Task instructions —
Reproduce every one of the following entries character for character, leaving nothing out and changing nothing.

===== Extracted entries

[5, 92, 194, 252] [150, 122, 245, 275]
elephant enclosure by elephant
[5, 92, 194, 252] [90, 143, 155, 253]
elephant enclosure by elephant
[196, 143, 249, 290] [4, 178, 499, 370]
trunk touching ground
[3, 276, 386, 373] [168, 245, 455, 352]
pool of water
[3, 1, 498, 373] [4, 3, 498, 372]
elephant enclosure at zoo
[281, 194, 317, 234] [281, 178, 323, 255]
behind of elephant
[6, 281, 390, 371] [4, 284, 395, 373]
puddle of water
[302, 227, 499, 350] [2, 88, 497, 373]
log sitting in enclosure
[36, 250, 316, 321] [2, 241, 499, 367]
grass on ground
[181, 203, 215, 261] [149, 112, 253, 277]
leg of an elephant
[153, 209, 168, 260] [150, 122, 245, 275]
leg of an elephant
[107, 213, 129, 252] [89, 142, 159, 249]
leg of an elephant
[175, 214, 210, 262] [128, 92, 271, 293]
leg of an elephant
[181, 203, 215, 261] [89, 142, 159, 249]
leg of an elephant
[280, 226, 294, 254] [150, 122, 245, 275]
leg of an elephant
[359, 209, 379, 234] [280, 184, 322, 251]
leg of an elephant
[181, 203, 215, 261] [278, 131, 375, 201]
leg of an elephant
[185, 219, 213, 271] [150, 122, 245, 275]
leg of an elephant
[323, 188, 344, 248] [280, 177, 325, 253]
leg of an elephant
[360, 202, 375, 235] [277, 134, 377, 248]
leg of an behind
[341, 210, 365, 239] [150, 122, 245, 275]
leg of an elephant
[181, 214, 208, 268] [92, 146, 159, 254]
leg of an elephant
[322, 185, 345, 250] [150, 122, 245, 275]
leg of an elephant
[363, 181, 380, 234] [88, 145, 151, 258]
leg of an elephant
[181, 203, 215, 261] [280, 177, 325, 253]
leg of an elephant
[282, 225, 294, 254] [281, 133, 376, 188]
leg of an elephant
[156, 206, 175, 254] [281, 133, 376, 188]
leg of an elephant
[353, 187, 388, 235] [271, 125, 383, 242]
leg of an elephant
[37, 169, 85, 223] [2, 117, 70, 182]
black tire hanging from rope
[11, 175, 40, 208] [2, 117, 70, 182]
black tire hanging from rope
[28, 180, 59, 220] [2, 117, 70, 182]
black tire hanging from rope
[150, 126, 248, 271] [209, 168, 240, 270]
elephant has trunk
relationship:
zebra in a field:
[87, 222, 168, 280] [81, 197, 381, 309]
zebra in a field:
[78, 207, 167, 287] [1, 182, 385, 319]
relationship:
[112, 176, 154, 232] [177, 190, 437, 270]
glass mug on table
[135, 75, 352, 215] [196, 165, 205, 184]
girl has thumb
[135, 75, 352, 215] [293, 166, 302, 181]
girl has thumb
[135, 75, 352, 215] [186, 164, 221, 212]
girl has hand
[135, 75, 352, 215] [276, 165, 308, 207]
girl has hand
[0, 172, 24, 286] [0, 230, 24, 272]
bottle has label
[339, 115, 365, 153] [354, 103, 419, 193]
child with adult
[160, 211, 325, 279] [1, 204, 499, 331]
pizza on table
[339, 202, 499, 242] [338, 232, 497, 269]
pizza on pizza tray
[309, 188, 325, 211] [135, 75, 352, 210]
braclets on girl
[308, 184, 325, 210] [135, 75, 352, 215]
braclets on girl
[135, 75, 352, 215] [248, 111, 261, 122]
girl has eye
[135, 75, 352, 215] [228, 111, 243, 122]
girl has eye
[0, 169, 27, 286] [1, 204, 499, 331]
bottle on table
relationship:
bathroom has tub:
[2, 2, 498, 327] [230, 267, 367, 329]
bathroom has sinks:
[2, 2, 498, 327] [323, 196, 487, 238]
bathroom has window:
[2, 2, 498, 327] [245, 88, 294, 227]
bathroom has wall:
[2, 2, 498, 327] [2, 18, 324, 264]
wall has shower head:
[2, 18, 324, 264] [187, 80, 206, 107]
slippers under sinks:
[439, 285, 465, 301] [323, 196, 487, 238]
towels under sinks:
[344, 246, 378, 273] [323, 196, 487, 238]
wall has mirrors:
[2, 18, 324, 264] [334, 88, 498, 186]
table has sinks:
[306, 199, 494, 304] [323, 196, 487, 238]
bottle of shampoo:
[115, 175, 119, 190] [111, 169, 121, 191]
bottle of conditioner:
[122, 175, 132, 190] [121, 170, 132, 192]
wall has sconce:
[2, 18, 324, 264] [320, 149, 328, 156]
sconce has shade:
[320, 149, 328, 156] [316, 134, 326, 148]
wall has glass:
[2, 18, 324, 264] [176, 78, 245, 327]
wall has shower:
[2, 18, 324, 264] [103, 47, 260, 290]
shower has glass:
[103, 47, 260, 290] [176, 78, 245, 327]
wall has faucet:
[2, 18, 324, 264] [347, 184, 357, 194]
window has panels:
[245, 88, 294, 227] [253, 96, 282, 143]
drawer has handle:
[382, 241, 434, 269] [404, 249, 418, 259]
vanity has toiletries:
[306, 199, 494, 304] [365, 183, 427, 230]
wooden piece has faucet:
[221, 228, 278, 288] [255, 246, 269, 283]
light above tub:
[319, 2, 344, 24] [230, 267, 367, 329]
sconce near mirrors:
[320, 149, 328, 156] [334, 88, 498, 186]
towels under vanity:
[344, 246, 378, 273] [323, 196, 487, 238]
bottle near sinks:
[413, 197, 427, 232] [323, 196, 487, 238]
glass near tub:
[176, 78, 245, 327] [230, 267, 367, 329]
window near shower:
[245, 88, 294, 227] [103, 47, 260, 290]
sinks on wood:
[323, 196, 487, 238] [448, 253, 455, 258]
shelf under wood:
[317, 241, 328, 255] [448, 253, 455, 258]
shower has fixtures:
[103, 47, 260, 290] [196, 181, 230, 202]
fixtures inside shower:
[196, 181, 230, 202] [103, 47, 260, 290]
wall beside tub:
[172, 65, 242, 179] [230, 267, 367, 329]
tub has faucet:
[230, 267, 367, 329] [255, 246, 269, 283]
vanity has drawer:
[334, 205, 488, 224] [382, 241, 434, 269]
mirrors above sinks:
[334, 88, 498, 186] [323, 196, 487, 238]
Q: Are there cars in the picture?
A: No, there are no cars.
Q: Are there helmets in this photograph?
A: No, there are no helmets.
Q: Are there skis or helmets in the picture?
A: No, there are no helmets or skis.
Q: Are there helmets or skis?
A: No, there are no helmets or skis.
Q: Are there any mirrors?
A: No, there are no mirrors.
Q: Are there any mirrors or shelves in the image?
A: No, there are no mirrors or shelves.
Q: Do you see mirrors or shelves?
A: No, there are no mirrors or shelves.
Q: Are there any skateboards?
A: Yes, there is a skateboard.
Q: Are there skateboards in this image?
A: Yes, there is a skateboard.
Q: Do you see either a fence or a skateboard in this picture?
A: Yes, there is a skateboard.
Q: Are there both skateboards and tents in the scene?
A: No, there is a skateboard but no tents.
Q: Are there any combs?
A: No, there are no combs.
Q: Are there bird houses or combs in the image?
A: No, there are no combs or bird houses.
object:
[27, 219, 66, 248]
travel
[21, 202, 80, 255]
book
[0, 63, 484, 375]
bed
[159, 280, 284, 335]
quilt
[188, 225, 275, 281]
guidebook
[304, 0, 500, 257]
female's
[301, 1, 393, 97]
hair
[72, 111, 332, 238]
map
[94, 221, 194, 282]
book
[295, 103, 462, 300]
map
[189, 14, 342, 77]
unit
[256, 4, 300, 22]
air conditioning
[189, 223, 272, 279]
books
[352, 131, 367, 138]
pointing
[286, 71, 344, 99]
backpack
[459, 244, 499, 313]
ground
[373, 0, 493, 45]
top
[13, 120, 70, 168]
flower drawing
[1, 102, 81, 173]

==========

Written response —
[5, 92, 194, 252] [150, 122, 245, 275]
elephant enclosure by elephant
[5, 92, 194, 252] [90, 143, 155, 253]
elephant enclosure by elephant
[196, 143, 249, 290] [4, 178, 499, 370]
trunk touching ground
[3, 276, 386, 373] [168, 245, 455, 352]
pool of water
[3, 1, 498, 373] [4, 3, 498, 372]
elephant enclosure at zoo
[281, 194, 317, 234] [281, 178, 323, 255]
behind of elephant
[6, 281, 390, 371] [4, 284, 395, 373]
puddle of water
[302, 227, 499, 350] [2, 88, 497, 373]
log sitting in enclosure
[36, 250, 316, 321] [2, 241, 499, 367]
grass on ground
[181, 203, 215, 261] [149, 112, 253, 277]
leg of an elephant
[153, 209, 168, 260] [150, 122, 245, 275]
leg of an elephant
[107, 213, 129, 252] [89, 142, 159, 249]
leg of an elephant
[175, 214, 210, 262] [128, 92, 271, 293]
leg of an elephant
[181, 203, 215, 261] [89, 142, 159, 249]
leg of an elephant
[280, 226, 294, 254] [150, 122, 245, 275]
leg of an elephant
[359, 209, 379, 234] [280, 184, 322, 251]
leg of an elephant
[181, 203, 215, 261] [278, 131, 375, 201]
leg of an elephant
[185, 219, 213, 271] [150, 122, 245, 275]
leg of an elephant
[323, 188, 344, 248] [280, 177, 325, 253]
leg of an elephant
[360, 202, 375, 235] [277, 134, 377, 248]
leg of an behind
[341, 210, 365, 239] [150, 122, 245, 275]
leg of an elephant
[181, 214, 208, 268] [92, 146, 159, 254]
leg of an elephant
[322, 185, 345, 250] [150, 122, 245, 275]
leg of an elephant
[363, 181, 380, 234] [88, 145, 151, 258]
leg of an elephant
[181, 203, 215, 261] [280, 177, 325, 253]
leg of an elephant
[282, 225, 294, 254] [281, 133, 376, 188]
leg of an elephant
[156, 206, 175, 254] [281, 133, 376, 188]
leg of an elephant
[353, 187, 388, 235] [271, 125, 383, 242]
leg of an elephant
[37, 169, 85, 223] [2, 117, 70, 182]
black tire hanging from rope
[11, 175, 40, 208] [2, 117, 70, 182]
black tire hanging from rope
[28, 180, 59, 220] [2, 117, 70, 182]
black tire hanging from rope
[150, 126, 248, 271] [209, 168, 240, 270]
elephant has trunk
relationship:
zebra in a field:
[87, 222, 168, 280] [81, 197, 381, 309]
zebra in a field:
[78, 207, 167, 287] [1, 182, 385, 319]
relationship:
[112, 176, 154, 232] [177, 190, 437, 270]
glass mug on table
[135, 75, 352, 215] [196, 165, 205, 184]
girl has thumb
[135, 75, 352, 215] [293, 166, 302, 181]
girl has thumb
[135, 75, 352, 215] [186, 164, 221, 212]
girl has hand
[135, 75, 352, 215] [276, 165, 308, 207]
girl has hand
[0, 172, 24, 286] [0, 230, 24, 272]
bottle has label
[339, 115, 365, 153] [354, 103, 419, 193]
child with adult
[160, 211, 325, 279] [1, 204, 499, 331]
pizza on table
[339, 202, 499, 242] [338, 232, 497, 269]
pizza on pizza tray
[309, 188, 325, 211] [135, 75, 352, 210]
braclets on girl
[308, 184, 325, 210] [135, 75, 352, 215]
braclets on girl
[135, 75, 352, 215] [248, 111, 261, 122]
girl has eye
[135, 75, 352, 215] [228, 111, 243, 122]
girl has eye
[0, 169, 27, 286] [1, 204, 499, 331]
bottle on table
relationship:
bathroom has tub:
[2, 2, 498, 327] [230, 267, 367, 329]
bathroom has sinks:
[2, 2, 498, 327] [323, 196, 487, 238]
bathroom has window:
[2, 2, 498, 327] [245, 88, 294, 227]
bathroom has wall:
[2, 2, 498, 327] [2, 18, 324, 264]
wall has shower head:
[2, 18, 324, 264] [187, 80, 206, 107]
slippers under sinks:
[439, 285, 465, 301] [323, 196, 487, 238]
towels under sinks:
[344, 246, 378, 273] [323, 196, 487, 238]
wall has mirrors:
[2, 18, 324, 264] [334, 88, 498, 186]
table has sinks:
[306, 199, 494, 304] [323, 196, 487, 238]
bottle of shampoo:
[115, 175, 119, 190] [111, 169, 121, 191]
bottle of conditioner:
[122, 175, 132, 190] [121, 170, 132, 192]
wall has sconce:
[2, 18, 324, 264] [320, 149, 328, 156]
sconce has shade:
[320, 149, 328, 156] [316, 134, 326, 148]
wall has glass:
[2, 18, 324, 264] [176, 78, 245, 327]
wall has shower:
[2, 18, 324, 264] [103, 47, 260, 290]
shower has glass:
[103, 47, 260, 290] [176, 78, 245, 327]
wall has faucet:
[2, 18, 324, 264] [347, 184, 357, 194]
window has panels:
[245, 88, 294, 227] [253, 96, 282, 143]
drawer has handle:
[382, 241, 434, 269] [404, 249, 418, 259]
vanity has toiletries:
[306, 199, 494, 304] [365, 183, 427, 230]
wooden piece has faucet:
[221, 228, 278, 288] [255, 246, 269, 283]
light above tub:
[319, 2, 344, 24] [230, 267, 367, 329]
sconce near mirrors:
[320, 149, 328, 156] [334, 88, 498, 186]
towels under vanity:
[344, 246, 378, 273] [323, 196, 487, 238]
bottle near sinks:
[413, 197, 427, 232] [323, 196, 487, 238]
glass near tub:
[176, 78, 245, 327] [230, 267, 367, 329]
window near shower:
[245, 88, 294, 227] [103, 47, 260, 290]
sinks on wood:
[323, 196, 487, 238] [448, 253, 455, 258]
shelf under wood:
[317, 241, 328, 255] [448, 253, 455, 258]
shower has fixtures:
[103, 47, 260, 290] [196, 181, 230, 202]
fixtures inside shower:
[196, 181, 230, 202] [103, 47, 260, 290]
wall beside tub:
[172, 65, 242, 179] [230, 267, 367, 329]
tub has faucet:
[230, 267, 367, 329] [255, 246, 269, 283]
vanity has drawer:
[334, 205, 488, 224] [382, 241, 434, 269]
mirrors above sinks:
[334, 88, 498, 186] [323, 196, 487, 238]
Q: Are there cars in the picture?
A: No, there are no cars.
Q: Are there helmets in this photograph?
A: No, there are no helmets.
Q: Are there skis or helmets in the picture?
A: No, there are no helmets or skis.
Q: Are there helmets or skis?
A: No, there are no helmets or skis.
Q: Are there any mirrors?
A: No, there are no mirrors.
Q: Are there any mirrors or shelves in the image?
A: No, there are no mirrors or shelves.
Q: Do you see mirrors or shelves?
A: No, there are no mirrors or shelves.
Q: Are there any skateboards?
A: Yes, there is a skateboard.
Q: Are there skateboards in this image?
A: Yes, there is a skateboard.
Q: Do you see either a fence or a skateboard in this picture?
A: Yes, there is a skateboard.
Q: Are there both skateboards and tents in the scene?
A: No, there is a skateboard but no tents.
Q: Are there any combs?
A: No, there are no combs.
Q: Are there bird houses or combs in the image?
A: No, there are no combs or bird houses.
object:
[27, 219, 66, 248]
travel
[21, 202, 80, 255]
book
[0, 63, 484, 375]
bed
[159, 280, 284, 335]
quilt
[188, 225, 275, 281]
guidebook
[304, 0, 500, 257]
female's
[301, 1, 393, 97]
hair
[72, 111, 332, 238]
map
[94, 221, 194, 282]
book
[295, 103, 462, 300]
map
[189, 14, 342, 77]
unit
[256, 4, 300, 22]
air conditioning
[189, 223, 272, 279]
books
[352, 131, 367, 138]
pointing
[286, 71, 344, 99]
backpack
[459, 244, 499, 313]
ground
[373, 0, 493, 45]
top
[13, 120, 70, 168]
flower drawing
[1, 102, 81, 173]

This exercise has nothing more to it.